Sara Kim is the latest victim.
On Aug. 18, a rattlesnake coiled under the lip of her bathroom sink. When she entered, the snake dropped to the floor and bit her foot.
Doctors gave her anti-venom but she could barely walk for a month.
“Last weekend, she could walk again,” says her husband, William Kim. “But not too much.”
A week before the attack, a rattlesnake bit a neighbor’s beagle that was nosing around the bushes on its nightly walk. The family took the dog to the veterinarian for anti-venom shots and it survived.
Then there’s the case of Kim’s other neighbor who was tending her beloved garden of lettuce, cucumbers and fresh peppers seven years ago.
As the woman reached to pick a head of red lettuce, a baby rattlesnake, coiled inside, bit two fingers on her right hand.
Her husband, Peter Joo, and daughter Melody immediately drove her to the emergency room.
“By the time we got there she was unable to walk.” Melody Joo says. “And she wasn’t really talking.”
Doctors injected rattlesnake anti-venom and kept the woman in intensive care for five days.
Rattlesnake bites cause intense pain, swelling and tissue damage, which can at times require amputation and, rarely, death.
Despite what you see in movies and on TV, you should never ice a rattlesnake bite nor use a tourniquet, according to Justin Lewis, managing director of the California Poison Control System in Sacramento. Both cause the venom to pool, leading to more tissue damage and possible amputation.
“Doing anything other than getting to the hospital as fast as you can is a bad idea,” Lewis says.
Today Melody Joo’s mother is fine. But her backyard oasis is not.
“My mom was a big gardener, but she doesn’t like to go back there anymore,” Joo says. “It’s completely barren. Everything is dead. Now we have an excuse: ‘It’s the drought.’ But it’s looked like that for seven years – because of the snake.”
CALL OF THE WILD
Willow the Australian shepherd kept barking her head off.
“I called her but she wouldn’t come, so I panicked,” says graphic artist Heather Ohlig of Laguna Hills, who raced into her backyard last week to find her shepherd nose to nose with a rattlesnake – a big one.
The snake was more than 3 feet long. And the distance between the two animals was 2 feet.
“Adrenaline was pumping through me,” Ohlig says. “I guess my mama bear instincts took over.”
She reached in, grabbed Willow by the collar and pulled her away.

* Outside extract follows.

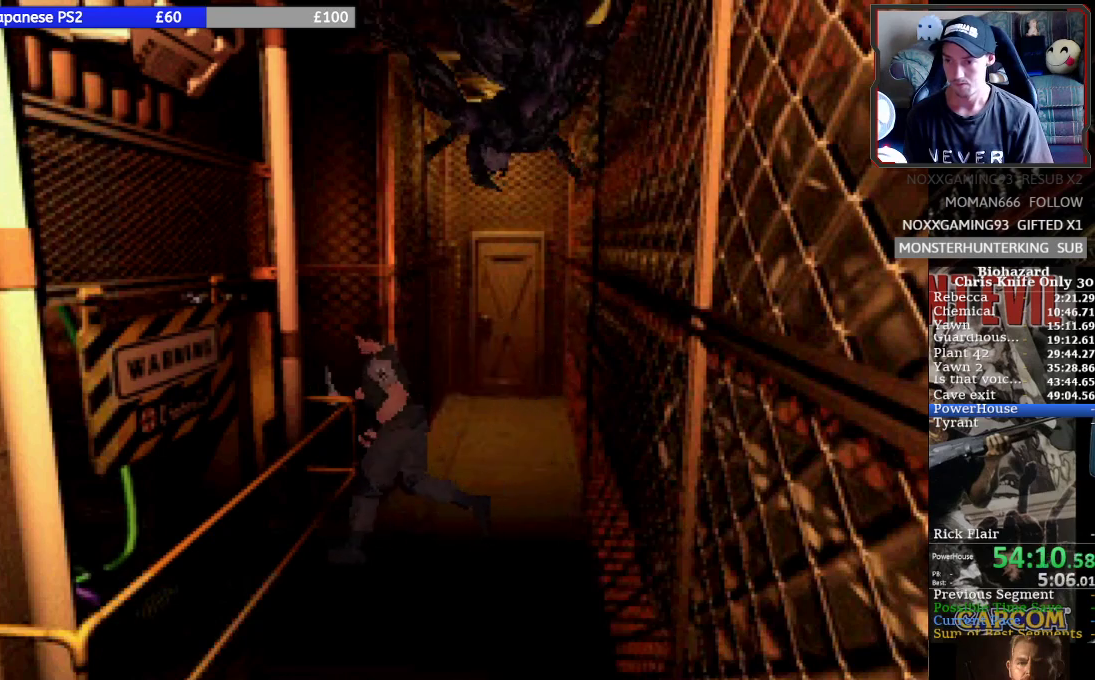
{"buttons": ["SQUARE", "DPAD_UP"], "left_stick": "center", "events": [[200, "DPAD_RIGHT", "down"], [500, "DPAD_RIGHT", "up"]]}
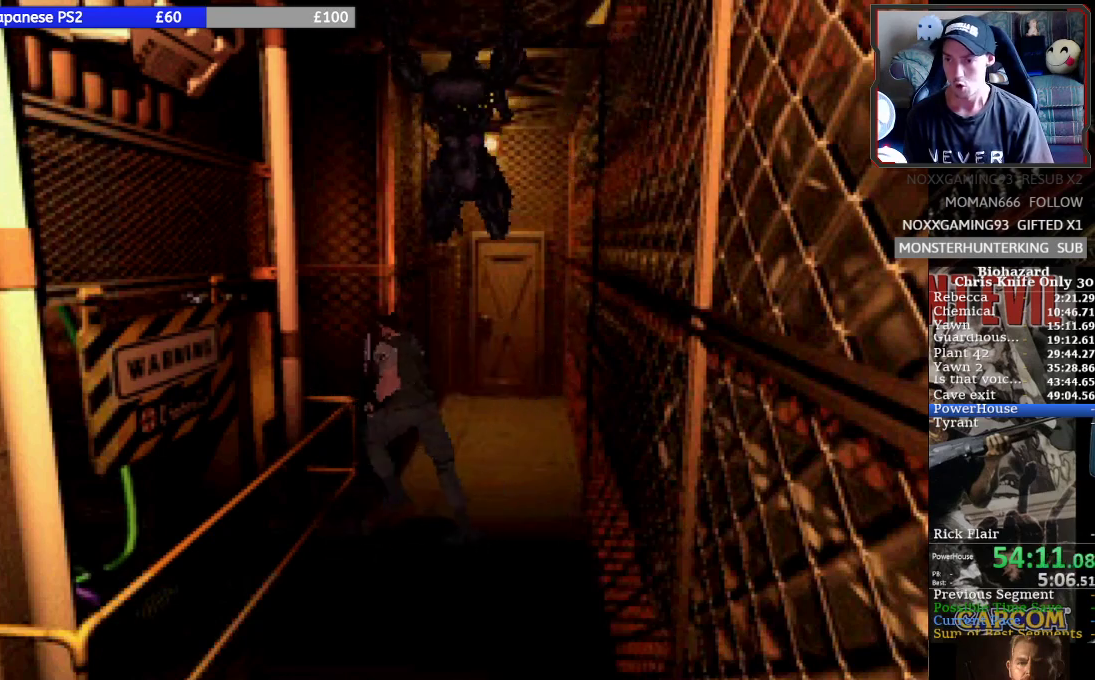
{"buttons": ["SQUARE", "DPAD_UP"], "left_stick": "center", "events": [[33, "DPAD_LEFT", "down"], [400, "DPAD_LEFT", "up"]]}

Magee later captured the snake.
On average, Orange County hospitals treat 21 patients each year bitten by venomous snakes and lizards, according to the Office of State Health Planning & Development. (The office has no figures available for this year.)
Rattlesnake bites can be fatal, generally killing one or two Americans each year. The last fatal rattlesnake bite in California occurred in 2010.
If you see a rattlesnake, remain calm and step away, Magee says.
If you get bitten, call 911 or get to a hospital immediately – as tissue death can occur quickly.
As the California drought continues, you can expect to see more rattlesnakes around homes, particularly those close to vegetation.
“The lack of water moves their food sources around and brings them closer to water,” Magee says, “and people.”